Com a partida prematura de Cecília, a família morre junto. A casa vai se deteriorando dia após dia, as proibições da mãe aumentam e as meninas ficam reclusas. Não há mais vida ali (se é que houve antes). Aos poucos não há mais luz na casa, a comida começa a escassear e a angústia que vivem preocupa a vizinhança, que tenta, em vão, ajudar. Os Lisbon estão debruçados sobre a dor e fechados na loucura, arrastando o leitor para uma aflição crescente.
Preciso destacar um momento ímpar na leitura: uma troca entre meninas e meninos, através de canções que ambos tocam pelo telefone, sem que nenhuma das partes fale alguma coisa. E o autor presenteia o leitor com a lista das canções que os personagens ouviram. É um último pedido de ajuda, mas que os meninos não sabem como atender. E é dolorosamente melancólico acompanhar o silêncio que grita nessas meninas. A grande habilidade do autor em promover um encontro entre personagens e leitor é absurda! Senti como se estivesse mesmo ali, acho mesmo que vi aquelas meninas na janela, vi as luzes piscando num SOS desesperado, estava com elas abraçando o olmo do jardim, talvez a última lembrança de uma infância feliz (por não compreender que a dor existe e está prestes a aflorar).

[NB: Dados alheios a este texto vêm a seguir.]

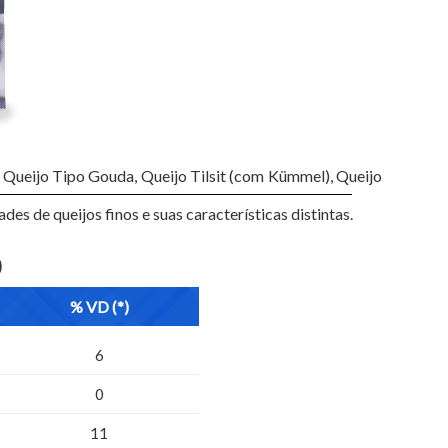
 Queijo Tipo Gouda, Queijo Tilsit (com Kümmel), Queijo
s de queijos finos e suas características distintas.
)
% VD (*)
6
0
11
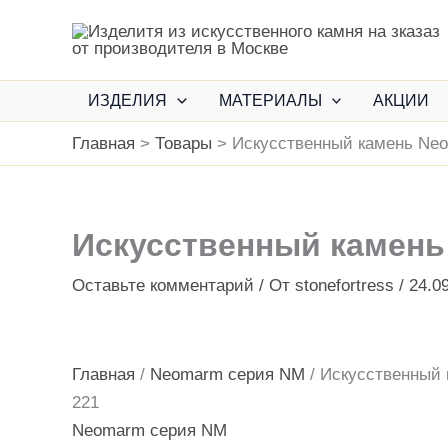
Перейти
к
содержимому
ИЗДЕЛИЯ
МАТЕРИАЛЫ
АКЦИИ
Главная
Товары
Искусственный камень Ne
Искусственный камень
Оставьте комментарий
/ От
stonefortress
/
24.0
Главная
/
Neomarm серия NM
/ Искусственный
221
Neomarm серия NM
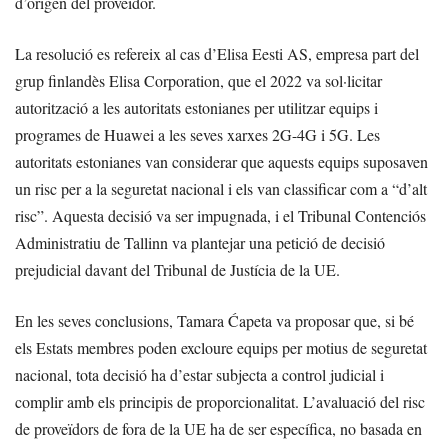
d’origen del proveïdor.
La resolució es refereix al cas d’Elisa Eesti AS, empresa part del
grup finlandès Elisa Corporation, que el 2022 va sol·licitar
autorització a les autoritats estonianes per utilitzar equips i
programes de Huawei a les seves xarxes 2G-4G i 5G. Les
autoritats estonianes van considerar que aquests equips suposaven
un risc per a la seguretat nacional i els van classificar com a “d’alt
risc”. Aquesta decisió va ser impugnada, i el Tribunal Contenciós
Administratiu de Tallinn va plantejar una petició de decisió
prejudicial davant del Tribunal de Justícia de la UE.
En les seves conclusions, Tamara Ćapeta va proposar que, si bé
els Estats membres poden excloure equips per motius de seguretat
nacional, tota decisió ha d’estar subjecta a control judicial i
complir amb els principis de proporcionalitat. L’avaluació del risc
de proveïdors de fora de la UE ha de ser específica, no basada en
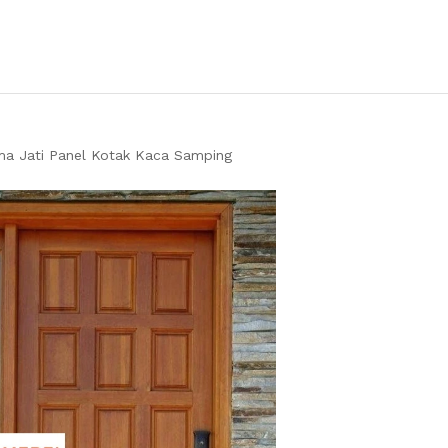
ma Jati Panel Kotak Kaca Samping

'No estéreo, Garfunkel começou a dar seus agudos, e não pensamos em Cecília. Pensamos em Mary, Bonnie, Lux e Thereza, presas à vida, incapazes de falar conosco até agora, mesmo dessa maneira inexata e tímida.'
A estrutura do texto pode cansar os leitores que adoram páginas recheadas de diálogos. A escrita de Eugenides é forte, precisa, com trechos dignos de nota. O narrador fala quase o tempo todo sobre o que viu do outro lado da rua ou da janela do vizinho, junto aos outros meninos obcecados pela beleza e mistério das irmãs Lisbon. Pouquíssimos diálogos, muita tensão e vários questionamentos. E alguma diversão, porque os meninos são mesmo uma curtição à parte.
Não é a vida uma construção eterna? Não são os altos e baixos, numa tentativa sem fim de equilibrar problemas, emoções e sonhos? Não é a busca que nos impulsiona, a expectativa de realização que alimenta nossos planos, fases que, vencidas, nos conduzem a novas buscas? Não há como entender o ato, nada explica um suicídio. Médicos consideram disfunções mentais ou fisiológicas. Psicólogos sondam conflitos não resolvidos. Nós, especuladores, tentamos reunir todos os dados disponíveis e até acusamos a vida que as meninas levavam. Ninguém entende como cinco irmãs decidem pelo suicídio, em conjunto e ao mesmo tempo. Não é um fato isolado que leva ao atentado contra a própria vida, creio, é um desalinhamento entre o que pensamos, sentimos e experimentamos (ou não). Um vazio existencial tão profundo quanto inalcançável (para os terapeutas).
Fiquei angustiada e cheia de indagações sobre o tema durante a leitura. Indico o livro para quem aprecia um desnudar (quase) impiedoso da alma humana.